▶ _Source material_
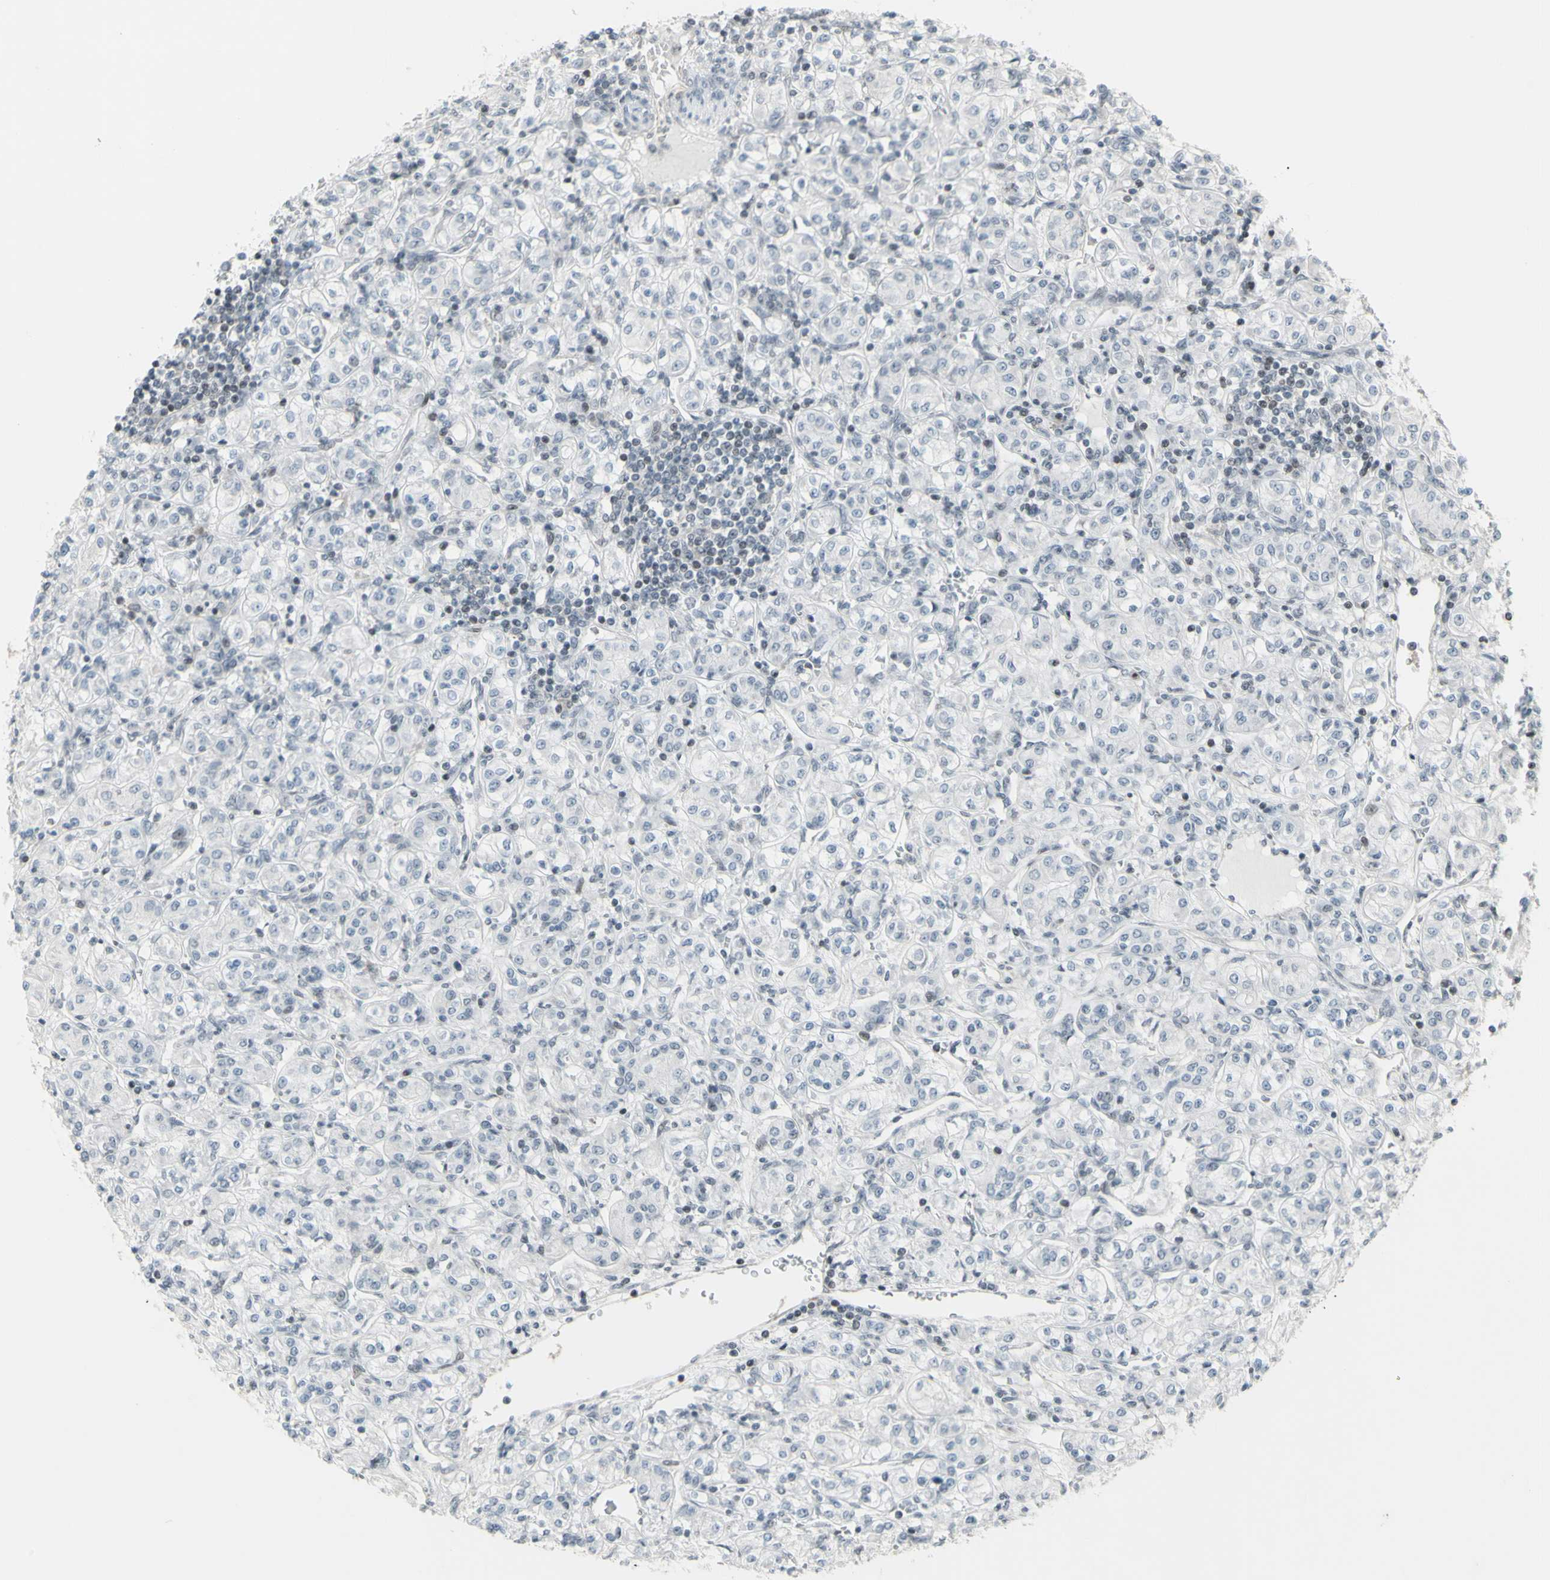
{"staining": {"intensity": "negative", "quantity": "none", "location": "none"}, "tissue": "renal cancer", "cell_type": "Tumor cells", "image_type": "cancer", "snomed": [{"axis": "morphology", "description": "Adenocarcinoma, NOS"}, {"axis": "topography", "description": "Kidney"}], "caption": "IHC histopathology image of human renal adenocarcinoma stained for a protein (brown), which exhibits no staining in tumor cells. (DAB IHC, high magnification).", "gene": "SUPT6H", "patient": {"sex": "male", "age": 77}}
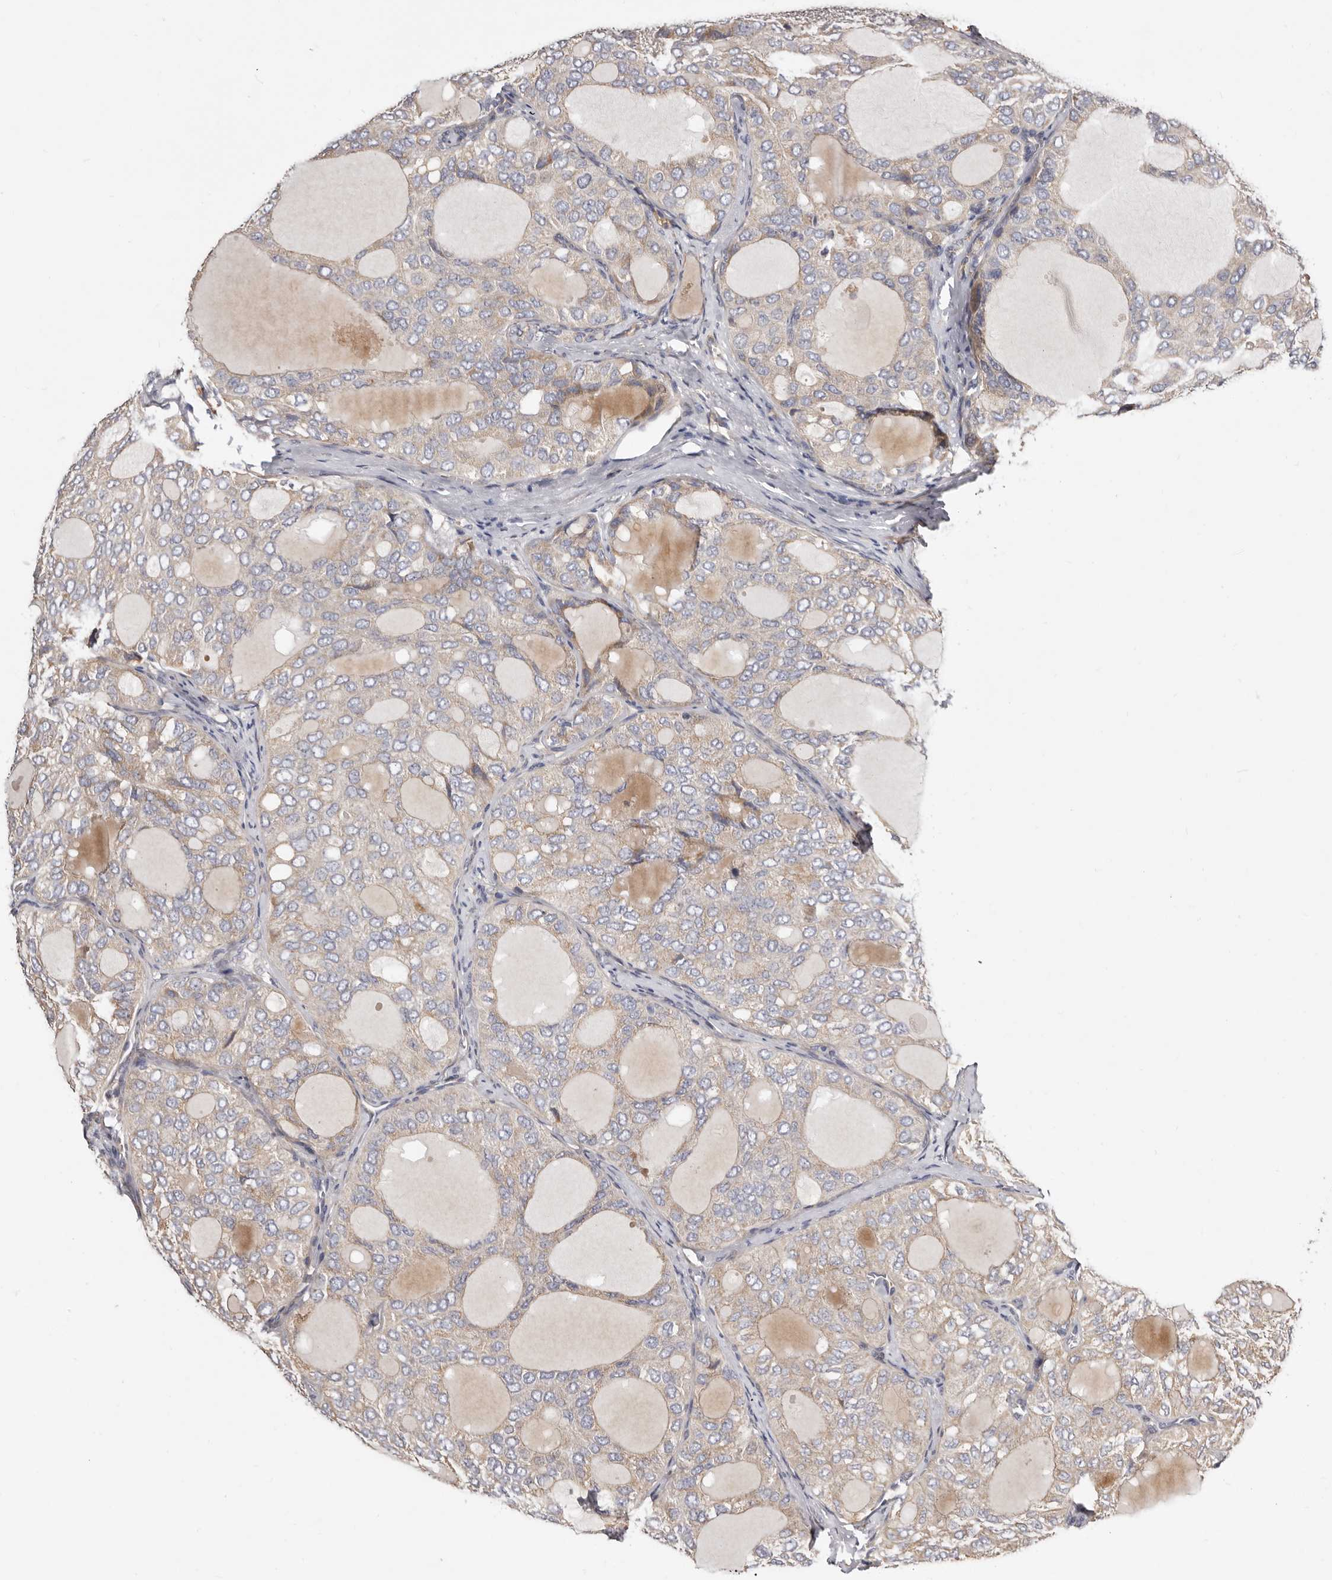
{"staining": {"intensity": "weak", "quantity": ">75%", "location": "cytoplasmic/membranous"}, "tissue": "thyroid cancer", "cell_type": "Tumor cells", "image_type": "cancer", "snomed": [{"axis": "morphology", "description": "Follicular adenoma carcinoma, NOS"}, {"axis": "topography", "description": "Thyroid gland"}], "caption": "Immunohistochemical staining of thyroid follicular adenoma carcinoma shows low levels of weak cytoplasmic/membranous protein expression in approximately >75% of tumor cells.", "gene": "ASIC5", "patient": {"sex": "male", "age": 75}}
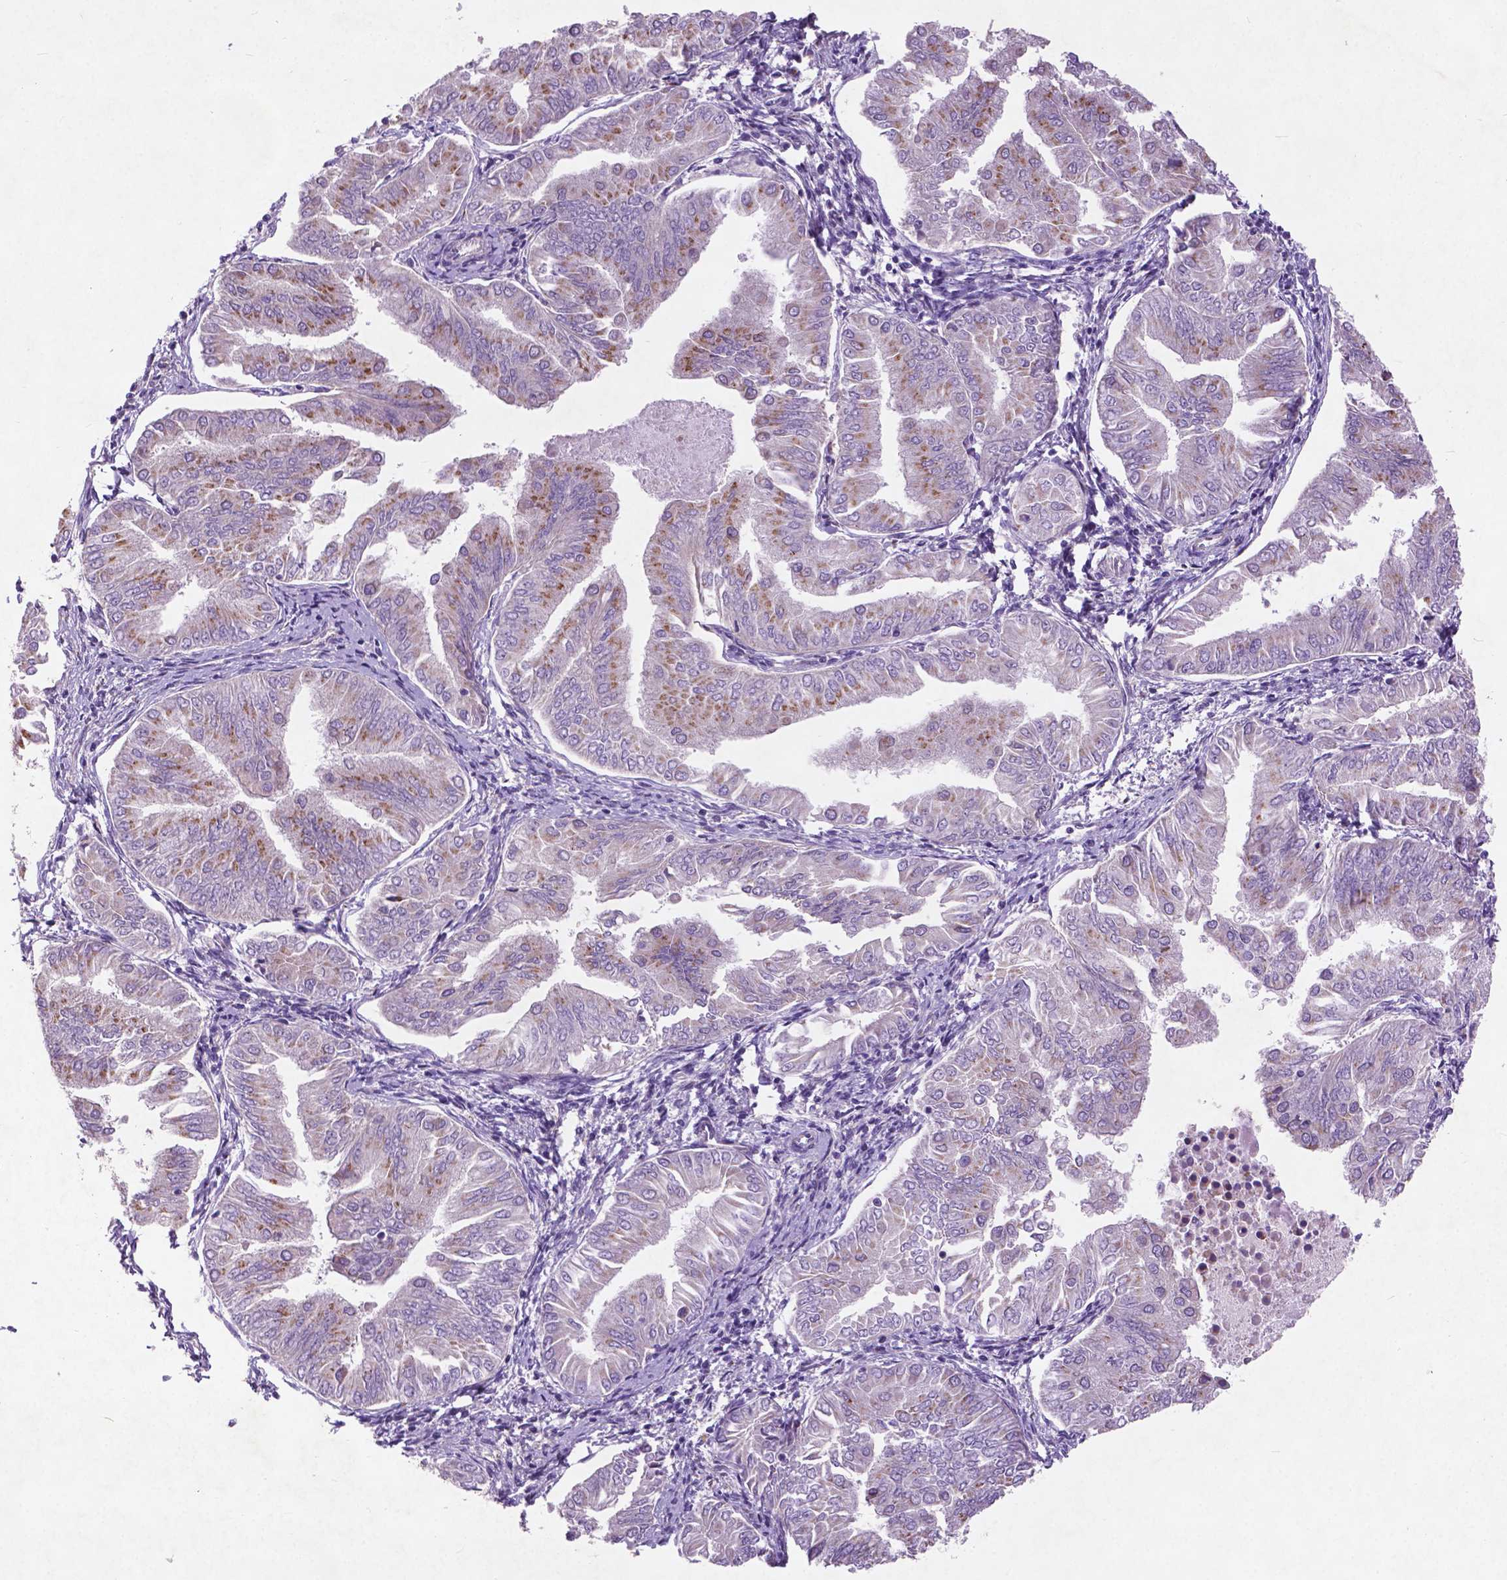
{"staining": {"intensity": "weak", "quantity": "25%-75%", "location": "cytoplasmic/membranous"}, "tissue": "endometrial cancer", "cell_type": "Tumor cells", "image_type": "cancer", "snomed": [{"axis": "morphology", "description": "Adenocarcinoma, NOS"}, {"axis": "topography", "description": "Endometrium"}], "caption": "Immunohistochemistry (IHC) (DAB) staining of endometrial adenocarcinoma displays weak cytoplasmic/membranous protein positivity in approximately 25%-75% of tumor cells.", "gene": "ATG4D", "patient": {"sex": "female", "age": 53}}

▶ _Exercise details_
The expected answer is the full listing above, transcribed exactly and without pictures.

▶ _Answer to this task_
{"staining": {"intensity": "negative", "quantity": "none", "location": "none"}, "tissue": "renal cancer", "cell_type": "Tumor cells", "image_type": "cancer", "snomed": [{"axis": "morphology", "description": "Adenocarcinoma, NOS"}, {"axis": "topography", "description": "Kidney"}], "caption": "IHC histopathology image of human renal adenocarcinoma stained for a protein (brown), which exhibits no staining in tumor cells. (DAB IHC, high magnification).", "gene": "SUPT6H", "patient": {"sex": "male", "age": 77}}
{"staining": {"intensity": "weak", "quantity": ">75%", "location": "cytoplasmic/membranous"}, "tissue": "thyroid cancer", "cell_type": "Tumor cells", "image_type": "cancer", "snomed": [{"axis": "morphology", "description": "Follicular adenoma carcinoma, NOS"}, {"axis": "topography", "description": "Thyroid gland"}], "caption": "Immunohistochemical staining of thyroid follicular adenoma carcinoma shows low levels of weak cytoplasmic/membranous protein expression in approximately >75% of tumor cells.", "gene": "ASIC5", "patient": {"sex": "male", "age": 75}}
{"staining": {"intensity": "weak", "quantity": "25%-75%", "location": "cytoplasmic/membranous"}, "tissue": "endometrial cancer", "cell_type": "Tumor cells", "image_type": "cancer", "snomed": [{"axis": "morphology", "description": "Adenocarcinoma, NOS"}, {"axis": "topography", "description": "Endometrium"}], "caption": "Immunohistochemistry (IHC) (DAB) staining of endometrial adenocarcinoma displays weak cytoplasmic/membranous protein positivity in approximately 25%-75% of tumor cells.", "gene": "ATG4D", "patient": {"sex": "female", "age": 53}}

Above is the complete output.